Слова «столетний юбилей» сейчас в Латвии повторяются часто, торжественно, с пафосом и придыханием, — но уж конечно, не в связи с октябрем 1917-го. Наш столетний юбилей будет через год и одиннадцать дней. В день рождения Первой, межвоенной Латвийской республики. Ведь принято (предписано в обязательном порядке) считать, что нынешняя Латвия — и есть та самая республика, провозглашенная 18 ноября 1918-го.
К этой странной игре, в которую страна играет уже дольше, чем Первая республика просуществовала, можно было бы относиться даже с известным умилением — как к взрослому мужику, бегающему по лесу в самодельных доспехах и на полном серьезе называющему себя толкиеновским эльфом. Если бы прямым следствием игры не было лишение трети населения страны гражданских прав. Но интереснее всего, перефразируя Воланда, в этом вранье — не то, что вранье это довольно подлое (говорю как один из лишенных в свое время гражданства), а то, насколько демонстративно оно игнорирует реальность.

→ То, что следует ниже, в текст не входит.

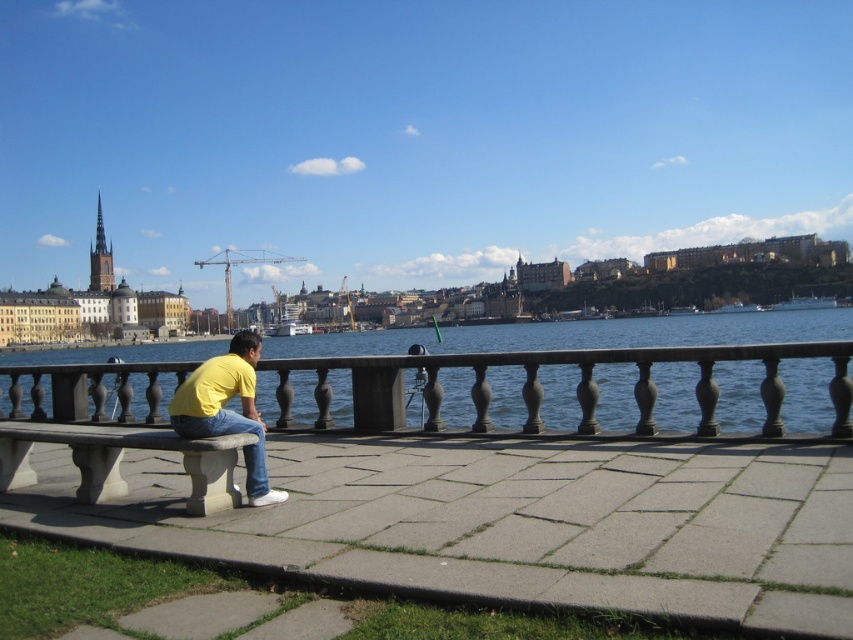
Looking at this image, you are a photographer standing on the riverside walkway. You want to capture a photo where the blue water at center and yellow matte shirt at center are both visible. Based on their relative heights, which object will appear larger in the photo?

The blue water at center will appear larger in the photo because it has a greater height compared to the yellow matte shirt at center.

You are standing at the point marked by the coordinates point (596, 352). What is the color of the surface you are currently standing on?

The point (596, 352) marks blue water at center, so the surface you are standing on is blue water.

You are a photographer trying to capture the blue water at center and the yellow matte shirt at center in the same frame. Which object should you zoom in on to ensure both are visible without moving your position?

You should zoom in on the yellow matte shirt at center because the blue water at center is wider than the yellow matte shirt at center, so focusing on the smaller object allows both to fit in the frame.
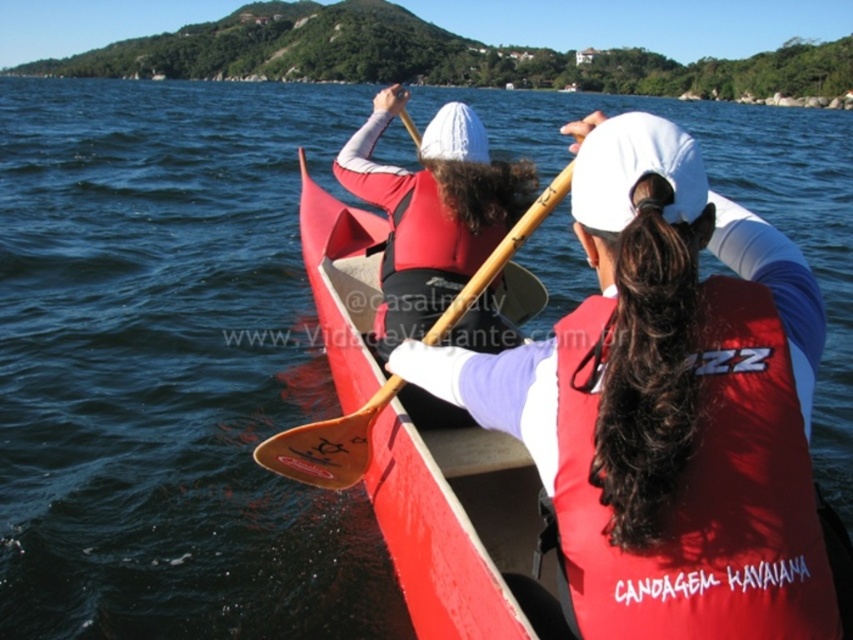
You are standing on the shore of the lake and see the point marked at coordinates point (755,388) in the image. You want to throw a lifebuoy to the people in the red canoe. Is the lifebuoy likely to reach the people if you aim for that point?

The distance of point (755,388) from viewer is 14.45 feet. The lifebuoy can reach that distance, so yes, aiming for that point would likely reach the people in the red canoe.

You are standing on a dock and see the red matte life jacket at center floating in the water. If you want to reach it with a 3.5 meter long pole, will you be able to? Please explain your reasoning.

The red matte life jacket at center is 4.15 meters away from the camera. Since the pole is only 3.5 meters long, it is not long enough to reach the life jacket.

Та самая первая парламентская республика — это, строго говоря, четырнадцать лет: с 1920-го, когда с латвийской территории выбили Красную Армию, до улманисовского переворота в 1934-м. Короткий и далекий исторический эпизод, связанный с латвийской современностью примерно так же, как какая-нибудь Шведская Ливония. Давно не осталось в живых ни одного человека, заставшего ту Латвию в сознательном возрасте. А главное — ни идеология, ни политическая практика нынешнего государства не имеют отношения к стране, прямой наследницей (и даже не наследницей, а ею самой!) оно, нынешнее государство, себя считает.
Ну да, мы взяли у той республики конституцию. Но вот есть такая страна Либерия — совершенно нищая и неблагополучная даже по меркам африканского континента. Конституцию для нее некогда, в XIX веке, написал американский юрист Саймон Гринлиф — взяв за образец конституцию США. И что — была Либерия хоть в XIX веке, хоть позже, похожа на Соединенные Штаты чем-нибудь, кроме этой самой конституции?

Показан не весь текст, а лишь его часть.